Of 200 clinical K. pneumoniae isolates, 84 (42%) were identified as CRKP, of which 54 (64.29%) and 30 (35.71%) were MBL-producer and MBL-non-producer, respectively. The blaSIM, blaVIM, blaNDM-1, and blaIMP genes were found in 28 (51.85%), 54 (100%), 25 (46.29%), and 3 (5.55%) MBL-producing isolates. The blaKPC gene was detected in all (100%) MBL-non-producers, while no blaGES gene was found.
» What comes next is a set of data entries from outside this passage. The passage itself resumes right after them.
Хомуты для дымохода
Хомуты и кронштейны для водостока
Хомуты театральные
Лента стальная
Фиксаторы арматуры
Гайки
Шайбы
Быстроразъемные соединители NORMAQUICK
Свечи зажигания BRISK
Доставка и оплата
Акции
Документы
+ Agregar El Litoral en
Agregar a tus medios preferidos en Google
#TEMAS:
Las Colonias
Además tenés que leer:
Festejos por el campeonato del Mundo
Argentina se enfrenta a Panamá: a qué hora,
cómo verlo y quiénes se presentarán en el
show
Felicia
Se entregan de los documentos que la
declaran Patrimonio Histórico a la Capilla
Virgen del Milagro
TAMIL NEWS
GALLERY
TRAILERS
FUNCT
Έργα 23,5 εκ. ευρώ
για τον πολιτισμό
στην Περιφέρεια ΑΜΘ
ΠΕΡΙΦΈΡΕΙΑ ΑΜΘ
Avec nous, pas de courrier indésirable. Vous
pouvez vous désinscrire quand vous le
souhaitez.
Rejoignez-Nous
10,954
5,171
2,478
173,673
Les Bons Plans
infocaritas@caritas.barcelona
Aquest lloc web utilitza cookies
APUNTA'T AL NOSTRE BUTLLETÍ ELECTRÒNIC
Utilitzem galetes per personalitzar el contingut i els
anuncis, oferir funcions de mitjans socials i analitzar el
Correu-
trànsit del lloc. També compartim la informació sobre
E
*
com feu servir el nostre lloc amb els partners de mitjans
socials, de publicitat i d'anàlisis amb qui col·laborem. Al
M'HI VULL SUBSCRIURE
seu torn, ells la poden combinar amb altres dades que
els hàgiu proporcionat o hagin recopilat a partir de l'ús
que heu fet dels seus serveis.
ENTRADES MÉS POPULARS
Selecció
MLST typing of 30 selected isolates showed five sequence types (STs), of which ST1671 was the most prevalent (n = 14, 46.66%), with the majority of isolates (n = 11, 78.57%) recovered from the neurology ICU.

Conclusion

The increase in carbapenemase and MBL resistance among clinical isolates of K. pneumoniae should be of concern to hospital infection control authorities. The spread of the same ST (ST1671) among several isolates with different resistances suggests the need for further investigation in this area.